Search the listing for the string "dengelemek". Copy every line that has it.
Segment Start: Task inputs
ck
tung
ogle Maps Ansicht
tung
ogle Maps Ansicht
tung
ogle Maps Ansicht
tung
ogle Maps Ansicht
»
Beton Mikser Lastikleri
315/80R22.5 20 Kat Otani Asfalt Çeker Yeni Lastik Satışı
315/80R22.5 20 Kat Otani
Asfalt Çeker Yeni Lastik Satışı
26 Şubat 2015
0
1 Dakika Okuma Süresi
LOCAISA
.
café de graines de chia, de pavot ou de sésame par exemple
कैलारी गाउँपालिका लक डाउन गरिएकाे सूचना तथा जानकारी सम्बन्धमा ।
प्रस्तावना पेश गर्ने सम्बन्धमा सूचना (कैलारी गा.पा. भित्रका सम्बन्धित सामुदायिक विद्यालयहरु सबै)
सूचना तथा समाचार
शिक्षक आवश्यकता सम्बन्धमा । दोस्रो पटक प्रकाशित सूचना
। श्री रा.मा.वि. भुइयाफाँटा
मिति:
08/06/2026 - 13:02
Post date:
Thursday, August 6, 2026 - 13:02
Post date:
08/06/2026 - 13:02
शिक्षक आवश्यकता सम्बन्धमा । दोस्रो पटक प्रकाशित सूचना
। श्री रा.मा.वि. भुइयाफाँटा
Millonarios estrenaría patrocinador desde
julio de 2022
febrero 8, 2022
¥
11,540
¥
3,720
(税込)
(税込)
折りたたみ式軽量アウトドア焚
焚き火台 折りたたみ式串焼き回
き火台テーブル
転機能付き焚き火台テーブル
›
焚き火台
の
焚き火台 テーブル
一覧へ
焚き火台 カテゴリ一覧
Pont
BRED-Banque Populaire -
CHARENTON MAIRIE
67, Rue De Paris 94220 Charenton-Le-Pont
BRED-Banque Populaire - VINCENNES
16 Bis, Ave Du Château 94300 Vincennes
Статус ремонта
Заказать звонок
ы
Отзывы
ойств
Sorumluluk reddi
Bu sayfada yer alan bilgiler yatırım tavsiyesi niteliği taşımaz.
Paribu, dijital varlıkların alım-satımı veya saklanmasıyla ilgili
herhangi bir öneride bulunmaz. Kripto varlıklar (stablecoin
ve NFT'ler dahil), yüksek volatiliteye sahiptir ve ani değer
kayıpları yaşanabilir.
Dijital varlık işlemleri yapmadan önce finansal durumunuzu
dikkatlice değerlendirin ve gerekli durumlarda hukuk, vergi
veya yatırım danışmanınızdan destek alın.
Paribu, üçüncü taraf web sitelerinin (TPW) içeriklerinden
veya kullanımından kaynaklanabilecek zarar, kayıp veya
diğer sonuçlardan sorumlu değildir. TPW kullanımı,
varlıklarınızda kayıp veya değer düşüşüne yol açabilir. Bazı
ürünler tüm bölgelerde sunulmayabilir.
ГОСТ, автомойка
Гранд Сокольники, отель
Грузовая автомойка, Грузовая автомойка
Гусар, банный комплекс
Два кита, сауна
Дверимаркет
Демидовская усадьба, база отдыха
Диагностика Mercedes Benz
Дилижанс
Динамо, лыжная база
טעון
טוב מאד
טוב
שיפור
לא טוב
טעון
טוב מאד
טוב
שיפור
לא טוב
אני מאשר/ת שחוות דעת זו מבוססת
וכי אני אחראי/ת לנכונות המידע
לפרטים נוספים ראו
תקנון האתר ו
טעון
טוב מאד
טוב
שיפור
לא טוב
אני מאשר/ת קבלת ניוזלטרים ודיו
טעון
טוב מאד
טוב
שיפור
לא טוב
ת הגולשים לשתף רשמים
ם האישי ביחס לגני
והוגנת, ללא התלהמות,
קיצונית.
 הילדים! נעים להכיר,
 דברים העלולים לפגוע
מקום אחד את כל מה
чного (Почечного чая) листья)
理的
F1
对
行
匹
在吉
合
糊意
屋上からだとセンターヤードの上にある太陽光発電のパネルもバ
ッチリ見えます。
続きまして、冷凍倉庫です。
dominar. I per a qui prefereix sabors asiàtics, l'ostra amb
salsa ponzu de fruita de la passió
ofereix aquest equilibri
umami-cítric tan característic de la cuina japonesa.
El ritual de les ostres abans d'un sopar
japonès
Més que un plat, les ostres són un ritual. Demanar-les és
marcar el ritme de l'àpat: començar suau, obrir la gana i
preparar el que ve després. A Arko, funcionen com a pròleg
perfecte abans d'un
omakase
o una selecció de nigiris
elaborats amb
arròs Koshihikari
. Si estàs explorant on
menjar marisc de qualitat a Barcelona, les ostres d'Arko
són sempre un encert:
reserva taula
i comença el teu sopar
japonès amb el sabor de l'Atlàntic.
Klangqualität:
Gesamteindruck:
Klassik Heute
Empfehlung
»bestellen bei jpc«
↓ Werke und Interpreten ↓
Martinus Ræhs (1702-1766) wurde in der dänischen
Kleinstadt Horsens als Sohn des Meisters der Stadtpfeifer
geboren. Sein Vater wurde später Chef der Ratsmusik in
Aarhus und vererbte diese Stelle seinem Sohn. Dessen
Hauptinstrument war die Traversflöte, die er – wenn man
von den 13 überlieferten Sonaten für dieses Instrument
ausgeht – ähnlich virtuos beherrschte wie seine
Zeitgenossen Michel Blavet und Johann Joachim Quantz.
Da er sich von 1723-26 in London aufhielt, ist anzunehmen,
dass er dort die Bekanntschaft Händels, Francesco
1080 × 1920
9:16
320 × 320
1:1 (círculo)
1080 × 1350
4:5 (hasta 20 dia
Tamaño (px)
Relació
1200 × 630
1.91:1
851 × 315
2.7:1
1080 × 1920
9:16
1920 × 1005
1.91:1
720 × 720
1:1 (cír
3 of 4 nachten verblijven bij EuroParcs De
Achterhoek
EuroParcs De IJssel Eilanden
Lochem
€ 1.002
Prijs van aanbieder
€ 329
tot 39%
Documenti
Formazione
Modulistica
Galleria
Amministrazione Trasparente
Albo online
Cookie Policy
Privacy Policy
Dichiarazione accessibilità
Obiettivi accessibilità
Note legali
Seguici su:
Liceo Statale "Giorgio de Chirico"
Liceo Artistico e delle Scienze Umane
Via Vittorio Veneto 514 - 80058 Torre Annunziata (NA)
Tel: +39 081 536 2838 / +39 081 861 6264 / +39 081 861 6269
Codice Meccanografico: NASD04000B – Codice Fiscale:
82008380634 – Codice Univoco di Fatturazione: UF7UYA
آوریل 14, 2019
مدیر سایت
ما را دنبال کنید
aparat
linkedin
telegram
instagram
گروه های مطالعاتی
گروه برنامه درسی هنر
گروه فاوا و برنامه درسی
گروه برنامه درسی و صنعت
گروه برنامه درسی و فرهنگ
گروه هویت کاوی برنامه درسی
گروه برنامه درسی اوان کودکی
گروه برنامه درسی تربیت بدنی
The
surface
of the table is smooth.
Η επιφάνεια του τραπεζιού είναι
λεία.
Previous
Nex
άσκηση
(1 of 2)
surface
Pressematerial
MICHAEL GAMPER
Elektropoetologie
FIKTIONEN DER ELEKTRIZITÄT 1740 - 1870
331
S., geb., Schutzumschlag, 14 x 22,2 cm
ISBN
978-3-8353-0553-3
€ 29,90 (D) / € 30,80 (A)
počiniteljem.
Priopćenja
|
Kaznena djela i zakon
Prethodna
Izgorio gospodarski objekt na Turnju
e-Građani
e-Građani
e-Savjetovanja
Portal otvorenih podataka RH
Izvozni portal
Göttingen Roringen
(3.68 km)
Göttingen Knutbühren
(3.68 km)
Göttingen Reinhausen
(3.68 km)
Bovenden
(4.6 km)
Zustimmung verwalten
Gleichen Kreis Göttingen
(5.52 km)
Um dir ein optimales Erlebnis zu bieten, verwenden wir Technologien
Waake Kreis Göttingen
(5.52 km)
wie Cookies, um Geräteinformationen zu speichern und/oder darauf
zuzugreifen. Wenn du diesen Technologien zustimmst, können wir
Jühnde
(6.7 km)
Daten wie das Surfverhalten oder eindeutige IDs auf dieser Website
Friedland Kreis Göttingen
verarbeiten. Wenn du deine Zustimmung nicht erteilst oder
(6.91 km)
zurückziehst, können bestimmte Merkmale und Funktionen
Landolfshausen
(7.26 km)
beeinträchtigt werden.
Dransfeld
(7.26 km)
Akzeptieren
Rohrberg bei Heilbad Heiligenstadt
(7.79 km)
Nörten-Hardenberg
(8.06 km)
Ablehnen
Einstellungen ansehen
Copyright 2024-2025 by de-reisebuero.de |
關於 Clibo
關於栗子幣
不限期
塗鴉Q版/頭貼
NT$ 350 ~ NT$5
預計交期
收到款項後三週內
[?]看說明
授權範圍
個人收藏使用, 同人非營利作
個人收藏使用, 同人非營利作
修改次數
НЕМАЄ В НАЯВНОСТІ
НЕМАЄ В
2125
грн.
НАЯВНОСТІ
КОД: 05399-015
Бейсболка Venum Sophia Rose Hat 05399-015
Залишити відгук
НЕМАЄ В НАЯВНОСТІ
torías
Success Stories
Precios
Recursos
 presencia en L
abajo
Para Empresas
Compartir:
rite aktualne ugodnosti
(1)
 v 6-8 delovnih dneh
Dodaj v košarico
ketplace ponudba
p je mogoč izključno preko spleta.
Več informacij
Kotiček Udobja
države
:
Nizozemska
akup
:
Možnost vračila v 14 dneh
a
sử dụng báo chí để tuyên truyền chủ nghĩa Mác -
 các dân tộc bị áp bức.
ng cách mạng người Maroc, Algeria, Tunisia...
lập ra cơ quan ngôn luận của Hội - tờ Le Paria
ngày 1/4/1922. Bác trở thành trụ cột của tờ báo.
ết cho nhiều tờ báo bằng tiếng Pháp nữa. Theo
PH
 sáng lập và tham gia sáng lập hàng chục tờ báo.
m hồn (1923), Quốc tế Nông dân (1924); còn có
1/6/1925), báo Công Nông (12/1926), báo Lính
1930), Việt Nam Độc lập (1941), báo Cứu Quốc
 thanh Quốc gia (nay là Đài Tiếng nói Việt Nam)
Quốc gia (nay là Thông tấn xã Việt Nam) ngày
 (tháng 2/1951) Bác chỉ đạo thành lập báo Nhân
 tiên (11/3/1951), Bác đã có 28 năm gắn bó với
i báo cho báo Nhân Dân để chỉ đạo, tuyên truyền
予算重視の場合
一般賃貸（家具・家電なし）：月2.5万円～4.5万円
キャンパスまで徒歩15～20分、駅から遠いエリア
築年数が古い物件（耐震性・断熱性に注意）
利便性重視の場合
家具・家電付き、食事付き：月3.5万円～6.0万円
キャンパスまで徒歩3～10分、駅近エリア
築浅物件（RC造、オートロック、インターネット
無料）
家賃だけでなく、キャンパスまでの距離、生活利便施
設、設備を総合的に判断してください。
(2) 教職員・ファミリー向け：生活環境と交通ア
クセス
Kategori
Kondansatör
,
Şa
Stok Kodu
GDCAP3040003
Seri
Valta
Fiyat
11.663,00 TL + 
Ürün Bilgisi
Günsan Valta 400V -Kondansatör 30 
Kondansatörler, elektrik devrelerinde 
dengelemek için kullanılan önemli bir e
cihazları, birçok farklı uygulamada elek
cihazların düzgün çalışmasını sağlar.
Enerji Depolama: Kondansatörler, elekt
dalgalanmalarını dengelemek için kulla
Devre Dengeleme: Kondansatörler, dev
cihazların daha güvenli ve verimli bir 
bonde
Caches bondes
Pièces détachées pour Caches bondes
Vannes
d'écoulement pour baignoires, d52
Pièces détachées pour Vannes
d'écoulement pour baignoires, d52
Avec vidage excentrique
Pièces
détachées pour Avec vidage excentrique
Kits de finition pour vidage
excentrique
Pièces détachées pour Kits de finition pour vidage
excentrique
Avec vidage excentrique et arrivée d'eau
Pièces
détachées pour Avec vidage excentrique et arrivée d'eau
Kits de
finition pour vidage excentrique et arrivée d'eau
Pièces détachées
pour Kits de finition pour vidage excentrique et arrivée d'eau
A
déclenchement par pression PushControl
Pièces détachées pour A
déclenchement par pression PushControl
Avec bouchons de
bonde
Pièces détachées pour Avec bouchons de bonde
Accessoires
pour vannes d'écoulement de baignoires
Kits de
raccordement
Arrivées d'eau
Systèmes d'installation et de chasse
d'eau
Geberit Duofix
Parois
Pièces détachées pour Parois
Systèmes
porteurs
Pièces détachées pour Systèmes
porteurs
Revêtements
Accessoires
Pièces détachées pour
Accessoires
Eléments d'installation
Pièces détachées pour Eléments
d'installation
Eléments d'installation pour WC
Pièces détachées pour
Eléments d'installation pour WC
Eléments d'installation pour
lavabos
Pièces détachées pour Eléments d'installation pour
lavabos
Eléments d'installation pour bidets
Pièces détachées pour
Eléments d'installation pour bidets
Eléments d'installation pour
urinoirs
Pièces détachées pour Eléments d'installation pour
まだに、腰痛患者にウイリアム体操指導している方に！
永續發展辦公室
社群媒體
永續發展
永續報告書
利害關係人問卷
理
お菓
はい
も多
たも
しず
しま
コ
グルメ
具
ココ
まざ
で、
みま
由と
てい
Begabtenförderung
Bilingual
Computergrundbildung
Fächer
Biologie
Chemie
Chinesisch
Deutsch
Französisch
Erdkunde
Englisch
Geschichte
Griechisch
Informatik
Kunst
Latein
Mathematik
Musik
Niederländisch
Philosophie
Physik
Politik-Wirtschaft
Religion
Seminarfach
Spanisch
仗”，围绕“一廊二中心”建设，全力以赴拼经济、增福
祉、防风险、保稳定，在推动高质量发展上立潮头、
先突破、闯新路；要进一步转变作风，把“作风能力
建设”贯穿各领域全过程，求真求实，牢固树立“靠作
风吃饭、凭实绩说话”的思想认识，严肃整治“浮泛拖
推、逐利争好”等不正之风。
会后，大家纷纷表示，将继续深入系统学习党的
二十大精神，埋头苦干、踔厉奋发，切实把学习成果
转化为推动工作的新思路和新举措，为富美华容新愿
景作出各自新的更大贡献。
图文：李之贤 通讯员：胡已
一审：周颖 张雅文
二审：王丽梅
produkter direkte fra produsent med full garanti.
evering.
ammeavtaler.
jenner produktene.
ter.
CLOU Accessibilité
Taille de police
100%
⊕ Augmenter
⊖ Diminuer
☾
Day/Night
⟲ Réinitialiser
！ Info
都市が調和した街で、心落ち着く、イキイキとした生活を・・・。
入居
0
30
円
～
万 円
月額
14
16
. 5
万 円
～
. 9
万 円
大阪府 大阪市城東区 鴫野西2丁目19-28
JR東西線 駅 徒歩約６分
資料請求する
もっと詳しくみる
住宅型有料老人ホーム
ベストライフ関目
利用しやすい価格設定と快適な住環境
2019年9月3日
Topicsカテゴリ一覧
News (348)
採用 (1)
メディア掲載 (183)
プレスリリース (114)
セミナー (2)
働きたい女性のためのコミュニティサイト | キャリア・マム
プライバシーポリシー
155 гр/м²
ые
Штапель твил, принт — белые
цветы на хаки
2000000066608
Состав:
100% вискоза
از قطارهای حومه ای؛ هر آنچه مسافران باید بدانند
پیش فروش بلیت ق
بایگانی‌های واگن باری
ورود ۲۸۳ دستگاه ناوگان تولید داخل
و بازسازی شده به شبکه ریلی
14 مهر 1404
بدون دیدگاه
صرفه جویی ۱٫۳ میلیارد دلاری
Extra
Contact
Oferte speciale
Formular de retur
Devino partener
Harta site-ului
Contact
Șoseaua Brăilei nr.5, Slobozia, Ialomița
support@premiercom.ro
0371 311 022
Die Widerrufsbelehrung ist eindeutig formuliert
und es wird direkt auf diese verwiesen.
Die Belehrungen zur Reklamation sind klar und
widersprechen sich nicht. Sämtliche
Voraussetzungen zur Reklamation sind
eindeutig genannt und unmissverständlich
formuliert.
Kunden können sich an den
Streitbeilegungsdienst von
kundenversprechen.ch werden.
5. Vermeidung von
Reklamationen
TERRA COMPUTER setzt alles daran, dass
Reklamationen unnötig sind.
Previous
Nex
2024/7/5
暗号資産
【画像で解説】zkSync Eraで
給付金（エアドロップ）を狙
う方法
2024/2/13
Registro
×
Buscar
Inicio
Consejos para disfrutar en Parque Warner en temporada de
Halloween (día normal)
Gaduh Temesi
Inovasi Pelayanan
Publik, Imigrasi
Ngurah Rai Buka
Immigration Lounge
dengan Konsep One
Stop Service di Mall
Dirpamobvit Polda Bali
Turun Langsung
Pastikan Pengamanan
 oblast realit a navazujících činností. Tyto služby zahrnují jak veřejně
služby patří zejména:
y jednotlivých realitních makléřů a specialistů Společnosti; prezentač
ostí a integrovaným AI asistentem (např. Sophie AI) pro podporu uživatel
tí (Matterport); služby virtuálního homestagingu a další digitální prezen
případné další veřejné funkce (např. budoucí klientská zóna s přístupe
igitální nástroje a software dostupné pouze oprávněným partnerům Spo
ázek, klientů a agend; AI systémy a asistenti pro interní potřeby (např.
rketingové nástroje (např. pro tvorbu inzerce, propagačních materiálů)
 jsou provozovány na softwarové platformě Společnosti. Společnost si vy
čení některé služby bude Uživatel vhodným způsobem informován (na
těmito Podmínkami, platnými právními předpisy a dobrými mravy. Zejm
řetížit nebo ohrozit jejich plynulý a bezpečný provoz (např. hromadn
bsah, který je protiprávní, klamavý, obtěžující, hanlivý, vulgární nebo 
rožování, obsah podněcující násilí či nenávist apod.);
Segment End: Task inputs
Answer for the task —
dengelemek için kullanılan önemli bir e
dalgalanmalarını dengelemek için kulla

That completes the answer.